Ho scelto di dire tutto ciò con quel fiore sulla cattedra. Perché quella pianta resterà con noi tutto l’anno. Ho chiesto loro di portare ognuno un fiore perché possiamo imparare che solo prendendoci “cura” di una pianta, di una persona, di noi, della scuola, possiamo crescere.
Non conta il primo giorno di scuola ma ciò che ha valore sono gli altri 200 che passeremo insieme. Chi fa il maestro non dovrà dimenticare di appassionarsi ogni giorno, di reinventarsi, di rimettersi in gioco, di imparare ad ascoltare, a fare silenzio per lasciare spazio alle parole che nasceranno dal mettersi a parlare insieme della meraviglia delle Alpi, dell’importanza delle tabelline, della “magia” che la nostra lingua sa fare quando si scrive un racconto, quando si leggono autori che hanno fatto la storia del nostro Paese. Perché nessuna lezione esiste già. La lezione si fa con i ragazzi, si scolpisce nel legno per farla diventare la scultura più bella di quel giorno.

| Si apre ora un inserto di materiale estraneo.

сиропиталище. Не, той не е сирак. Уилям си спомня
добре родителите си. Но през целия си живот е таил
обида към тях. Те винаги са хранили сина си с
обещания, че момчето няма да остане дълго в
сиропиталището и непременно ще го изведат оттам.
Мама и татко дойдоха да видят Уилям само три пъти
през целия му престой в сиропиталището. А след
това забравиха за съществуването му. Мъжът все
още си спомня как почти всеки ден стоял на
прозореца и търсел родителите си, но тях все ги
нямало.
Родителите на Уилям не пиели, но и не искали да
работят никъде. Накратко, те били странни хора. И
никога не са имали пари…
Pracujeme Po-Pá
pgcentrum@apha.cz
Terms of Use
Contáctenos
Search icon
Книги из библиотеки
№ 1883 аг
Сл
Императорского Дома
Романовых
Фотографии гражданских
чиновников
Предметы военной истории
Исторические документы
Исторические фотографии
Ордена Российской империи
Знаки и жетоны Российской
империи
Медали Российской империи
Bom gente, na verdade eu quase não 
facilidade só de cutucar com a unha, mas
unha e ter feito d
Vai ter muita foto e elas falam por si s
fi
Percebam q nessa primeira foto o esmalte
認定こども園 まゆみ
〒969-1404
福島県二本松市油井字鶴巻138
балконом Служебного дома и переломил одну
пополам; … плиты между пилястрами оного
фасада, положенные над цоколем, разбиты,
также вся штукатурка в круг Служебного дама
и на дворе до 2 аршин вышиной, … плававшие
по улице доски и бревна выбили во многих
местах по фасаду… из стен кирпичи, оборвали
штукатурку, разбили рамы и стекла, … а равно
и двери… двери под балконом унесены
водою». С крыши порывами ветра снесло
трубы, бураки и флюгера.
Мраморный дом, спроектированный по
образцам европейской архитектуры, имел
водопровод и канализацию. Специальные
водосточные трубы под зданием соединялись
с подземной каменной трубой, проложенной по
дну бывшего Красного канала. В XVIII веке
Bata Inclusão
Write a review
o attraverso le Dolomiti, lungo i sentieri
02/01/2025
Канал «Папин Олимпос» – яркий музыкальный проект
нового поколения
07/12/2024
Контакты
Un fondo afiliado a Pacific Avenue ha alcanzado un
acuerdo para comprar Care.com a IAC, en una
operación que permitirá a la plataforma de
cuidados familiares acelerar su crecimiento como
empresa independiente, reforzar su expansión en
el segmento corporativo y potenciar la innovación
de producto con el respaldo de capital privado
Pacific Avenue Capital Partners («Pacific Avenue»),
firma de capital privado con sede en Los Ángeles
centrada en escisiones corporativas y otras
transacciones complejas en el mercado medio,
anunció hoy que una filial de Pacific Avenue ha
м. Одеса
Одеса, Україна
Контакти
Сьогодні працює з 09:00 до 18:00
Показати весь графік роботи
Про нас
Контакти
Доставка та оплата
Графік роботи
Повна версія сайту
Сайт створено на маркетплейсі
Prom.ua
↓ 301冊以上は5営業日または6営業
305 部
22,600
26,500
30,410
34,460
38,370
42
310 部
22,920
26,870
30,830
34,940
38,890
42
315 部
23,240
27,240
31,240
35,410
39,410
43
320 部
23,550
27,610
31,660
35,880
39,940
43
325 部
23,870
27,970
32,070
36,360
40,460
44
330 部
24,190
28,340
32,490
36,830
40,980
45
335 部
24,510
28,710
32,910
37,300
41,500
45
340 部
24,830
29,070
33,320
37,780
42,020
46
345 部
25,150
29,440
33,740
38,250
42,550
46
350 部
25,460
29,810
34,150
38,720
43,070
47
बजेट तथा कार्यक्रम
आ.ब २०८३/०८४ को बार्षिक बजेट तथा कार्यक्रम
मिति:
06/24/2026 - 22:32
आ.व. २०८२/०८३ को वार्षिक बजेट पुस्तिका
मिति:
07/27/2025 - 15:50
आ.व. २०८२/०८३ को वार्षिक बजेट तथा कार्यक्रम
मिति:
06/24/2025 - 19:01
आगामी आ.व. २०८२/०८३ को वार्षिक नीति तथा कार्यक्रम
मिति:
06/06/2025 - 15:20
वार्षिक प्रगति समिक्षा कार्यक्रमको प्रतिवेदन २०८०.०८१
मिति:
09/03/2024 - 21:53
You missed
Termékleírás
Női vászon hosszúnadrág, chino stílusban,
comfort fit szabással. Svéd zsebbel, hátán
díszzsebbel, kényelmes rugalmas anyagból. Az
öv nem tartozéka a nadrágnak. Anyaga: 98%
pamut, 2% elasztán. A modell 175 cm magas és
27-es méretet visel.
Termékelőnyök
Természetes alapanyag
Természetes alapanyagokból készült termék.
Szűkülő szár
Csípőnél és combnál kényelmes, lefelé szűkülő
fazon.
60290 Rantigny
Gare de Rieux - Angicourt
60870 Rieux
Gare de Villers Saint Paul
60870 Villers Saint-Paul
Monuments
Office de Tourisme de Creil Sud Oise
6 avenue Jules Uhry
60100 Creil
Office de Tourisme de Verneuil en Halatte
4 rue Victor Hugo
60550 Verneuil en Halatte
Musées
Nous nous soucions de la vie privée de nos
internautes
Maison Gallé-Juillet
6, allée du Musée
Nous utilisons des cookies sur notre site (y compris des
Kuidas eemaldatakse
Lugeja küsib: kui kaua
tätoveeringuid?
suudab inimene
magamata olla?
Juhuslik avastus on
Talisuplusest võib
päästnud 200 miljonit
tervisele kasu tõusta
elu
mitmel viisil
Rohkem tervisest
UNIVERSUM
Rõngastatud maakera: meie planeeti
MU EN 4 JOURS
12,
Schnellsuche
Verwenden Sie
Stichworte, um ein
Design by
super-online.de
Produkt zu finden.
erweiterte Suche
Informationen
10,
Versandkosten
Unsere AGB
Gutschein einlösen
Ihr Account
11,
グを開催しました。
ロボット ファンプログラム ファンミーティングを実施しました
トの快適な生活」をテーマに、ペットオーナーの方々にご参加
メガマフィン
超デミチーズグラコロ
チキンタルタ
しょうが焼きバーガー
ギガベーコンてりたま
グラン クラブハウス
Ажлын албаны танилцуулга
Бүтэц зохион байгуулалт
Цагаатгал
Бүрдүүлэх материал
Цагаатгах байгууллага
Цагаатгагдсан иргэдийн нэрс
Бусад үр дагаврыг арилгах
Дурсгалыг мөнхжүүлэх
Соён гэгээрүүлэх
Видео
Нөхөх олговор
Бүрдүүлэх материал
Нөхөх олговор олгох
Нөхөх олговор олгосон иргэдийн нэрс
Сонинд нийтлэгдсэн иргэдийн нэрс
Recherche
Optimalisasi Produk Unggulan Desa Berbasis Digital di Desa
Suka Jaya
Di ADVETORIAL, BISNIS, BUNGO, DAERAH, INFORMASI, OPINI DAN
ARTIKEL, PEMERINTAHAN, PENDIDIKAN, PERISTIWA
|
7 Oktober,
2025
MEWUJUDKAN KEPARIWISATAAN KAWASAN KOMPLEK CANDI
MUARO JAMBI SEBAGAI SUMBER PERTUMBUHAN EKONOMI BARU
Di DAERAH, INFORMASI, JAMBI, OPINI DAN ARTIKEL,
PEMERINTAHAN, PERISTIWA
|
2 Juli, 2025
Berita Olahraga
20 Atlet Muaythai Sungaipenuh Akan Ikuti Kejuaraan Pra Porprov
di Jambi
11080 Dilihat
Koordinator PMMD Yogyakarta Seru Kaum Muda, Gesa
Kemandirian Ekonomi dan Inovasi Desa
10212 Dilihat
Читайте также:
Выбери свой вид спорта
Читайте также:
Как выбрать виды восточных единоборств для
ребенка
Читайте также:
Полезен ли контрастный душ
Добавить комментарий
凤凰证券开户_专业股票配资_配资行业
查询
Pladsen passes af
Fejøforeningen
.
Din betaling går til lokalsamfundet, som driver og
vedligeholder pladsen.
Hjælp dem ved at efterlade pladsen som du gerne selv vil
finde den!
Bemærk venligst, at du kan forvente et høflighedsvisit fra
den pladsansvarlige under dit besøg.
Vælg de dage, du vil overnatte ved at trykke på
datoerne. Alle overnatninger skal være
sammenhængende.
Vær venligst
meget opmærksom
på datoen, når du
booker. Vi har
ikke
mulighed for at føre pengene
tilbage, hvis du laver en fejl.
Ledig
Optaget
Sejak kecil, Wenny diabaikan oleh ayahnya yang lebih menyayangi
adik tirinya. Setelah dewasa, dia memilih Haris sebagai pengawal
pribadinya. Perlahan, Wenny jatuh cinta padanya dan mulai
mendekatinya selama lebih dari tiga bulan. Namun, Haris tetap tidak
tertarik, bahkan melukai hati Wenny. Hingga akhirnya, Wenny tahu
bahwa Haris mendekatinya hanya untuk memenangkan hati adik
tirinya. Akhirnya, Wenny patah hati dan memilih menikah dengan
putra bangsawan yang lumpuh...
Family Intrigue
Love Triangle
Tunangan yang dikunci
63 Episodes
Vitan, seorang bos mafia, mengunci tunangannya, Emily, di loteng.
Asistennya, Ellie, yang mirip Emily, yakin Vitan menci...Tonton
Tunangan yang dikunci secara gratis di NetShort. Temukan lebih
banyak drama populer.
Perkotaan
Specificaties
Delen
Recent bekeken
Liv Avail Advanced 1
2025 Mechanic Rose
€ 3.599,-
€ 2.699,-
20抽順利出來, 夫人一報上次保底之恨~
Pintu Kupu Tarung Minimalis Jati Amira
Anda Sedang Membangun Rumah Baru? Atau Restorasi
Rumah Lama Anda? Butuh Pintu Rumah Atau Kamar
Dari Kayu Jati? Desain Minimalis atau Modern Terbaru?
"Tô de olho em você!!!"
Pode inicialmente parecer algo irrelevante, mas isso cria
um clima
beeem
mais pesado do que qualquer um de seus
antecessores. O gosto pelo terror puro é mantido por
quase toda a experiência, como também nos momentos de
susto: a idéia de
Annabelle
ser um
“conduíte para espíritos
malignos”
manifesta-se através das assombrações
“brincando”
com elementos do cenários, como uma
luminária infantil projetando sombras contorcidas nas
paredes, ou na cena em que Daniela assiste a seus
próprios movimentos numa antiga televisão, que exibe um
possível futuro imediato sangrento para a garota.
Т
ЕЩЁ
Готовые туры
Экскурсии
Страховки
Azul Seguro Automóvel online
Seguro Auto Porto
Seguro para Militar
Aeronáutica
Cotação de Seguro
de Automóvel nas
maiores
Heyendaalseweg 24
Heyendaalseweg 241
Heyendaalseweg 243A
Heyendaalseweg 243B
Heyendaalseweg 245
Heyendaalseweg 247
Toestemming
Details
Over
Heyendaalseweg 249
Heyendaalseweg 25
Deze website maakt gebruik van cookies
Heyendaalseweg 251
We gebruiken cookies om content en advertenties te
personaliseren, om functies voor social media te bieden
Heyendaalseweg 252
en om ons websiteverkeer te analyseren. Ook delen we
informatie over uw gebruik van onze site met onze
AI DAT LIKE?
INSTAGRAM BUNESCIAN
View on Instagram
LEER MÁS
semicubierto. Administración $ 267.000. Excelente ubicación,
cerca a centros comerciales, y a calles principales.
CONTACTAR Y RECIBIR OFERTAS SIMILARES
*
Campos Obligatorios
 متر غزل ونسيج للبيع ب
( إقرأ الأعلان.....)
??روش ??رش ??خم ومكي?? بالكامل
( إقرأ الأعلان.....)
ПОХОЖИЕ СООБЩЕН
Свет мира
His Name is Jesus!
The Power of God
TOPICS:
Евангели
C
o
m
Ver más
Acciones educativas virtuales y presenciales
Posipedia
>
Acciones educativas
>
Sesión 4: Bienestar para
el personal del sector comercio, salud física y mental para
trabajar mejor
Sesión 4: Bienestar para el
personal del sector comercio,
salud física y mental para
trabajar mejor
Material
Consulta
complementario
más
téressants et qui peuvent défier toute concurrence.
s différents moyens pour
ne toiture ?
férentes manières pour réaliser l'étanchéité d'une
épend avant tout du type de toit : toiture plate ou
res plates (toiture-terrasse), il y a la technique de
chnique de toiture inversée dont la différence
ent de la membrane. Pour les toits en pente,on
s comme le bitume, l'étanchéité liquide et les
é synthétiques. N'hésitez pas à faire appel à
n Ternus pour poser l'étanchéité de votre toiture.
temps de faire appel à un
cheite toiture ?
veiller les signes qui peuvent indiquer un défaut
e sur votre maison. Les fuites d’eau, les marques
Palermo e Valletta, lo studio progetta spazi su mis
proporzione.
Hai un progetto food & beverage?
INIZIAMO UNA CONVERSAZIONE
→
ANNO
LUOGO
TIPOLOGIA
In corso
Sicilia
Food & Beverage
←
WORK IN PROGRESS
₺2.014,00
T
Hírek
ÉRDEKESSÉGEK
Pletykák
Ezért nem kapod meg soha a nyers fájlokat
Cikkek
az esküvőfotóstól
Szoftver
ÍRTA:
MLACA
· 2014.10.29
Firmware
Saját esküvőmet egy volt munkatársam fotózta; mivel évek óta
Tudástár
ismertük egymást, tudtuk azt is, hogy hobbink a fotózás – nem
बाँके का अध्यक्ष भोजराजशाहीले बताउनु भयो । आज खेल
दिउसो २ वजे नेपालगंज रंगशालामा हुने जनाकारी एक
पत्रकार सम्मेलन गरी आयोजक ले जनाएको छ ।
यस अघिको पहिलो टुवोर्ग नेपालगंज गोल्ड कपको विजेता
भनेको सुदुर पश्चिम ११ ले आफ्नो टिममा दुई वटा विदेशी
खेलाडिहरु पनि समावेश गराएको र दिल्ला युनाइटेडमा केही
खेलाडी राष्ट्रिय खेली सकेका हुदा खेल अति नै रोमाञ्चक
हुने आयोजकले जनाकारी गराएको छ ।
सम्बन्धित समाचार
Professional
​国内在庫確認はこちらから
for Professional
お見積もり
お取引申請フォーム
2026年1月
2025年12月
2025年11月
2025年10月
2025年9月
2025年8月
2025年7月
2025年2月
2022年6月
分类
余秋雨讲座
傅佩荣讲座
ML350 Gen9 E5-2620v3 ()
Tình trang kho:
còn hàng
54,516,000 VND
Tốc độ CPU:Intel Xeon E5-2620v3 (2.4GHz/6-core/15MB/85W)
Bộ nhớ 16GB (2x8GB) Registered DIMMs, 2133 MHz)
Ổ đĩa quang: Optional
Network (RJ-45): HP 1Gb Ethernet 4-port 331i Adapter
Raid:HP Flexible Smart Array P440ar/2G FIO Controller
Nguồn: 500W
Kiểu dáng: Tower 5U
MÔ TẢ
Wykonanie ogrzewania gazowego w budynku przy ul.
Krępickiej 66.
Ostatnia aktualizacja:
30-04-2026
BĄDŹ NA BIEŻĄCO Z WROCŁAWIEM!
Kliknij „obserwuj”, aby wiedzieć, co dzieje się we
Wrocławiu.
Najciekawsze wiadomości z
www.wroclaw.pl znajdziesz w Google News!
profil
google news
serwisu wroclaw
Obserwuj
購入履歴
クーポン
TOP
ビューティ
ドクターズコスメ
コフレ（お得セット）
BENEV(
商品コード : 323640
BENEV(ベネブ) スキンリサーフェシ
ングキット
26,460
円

Non conta il primo giorno di scuola ma tutte quelle volte che sapremo aprire le porte delle nostre classi a chi ha qualcosa da dare alla scuola; tutte le volte che le mamme e i papà non verranno a prendere i loro figli o a portarli ma “entreranno” a far parte di questo cammino. Non esiste campanella d’inizio o fine lezione perché quando incontri un tuo alunno per strada, continui ad essere il maestro.
E non abbiamo bisogno nemmeno di chi fa passerella il primo giorno di scuola per poi lasciare le nostre aule senza connessione wifi, senza libri, senza maestri, senza fondi per fare un viaggio d’istruzione, senza docenti di sostegno, senza formazione. Una delle cose che i bambini insegnano ai maestri è quella di non fare promesse inutili. Nemmeno il primo giorno di scuola.
Io non so se voi ricordate quando avete messo piede tra i banchi la prima volta. Io no. Ma non posso dimenticare la maestra Teresa: quando in classe recitavamo la preghiera, quando il sabato leggeva Cipì di Mario Lodi, quando mi insegnò ad amare l’Africa parlando del nipote missionario in Mozambico.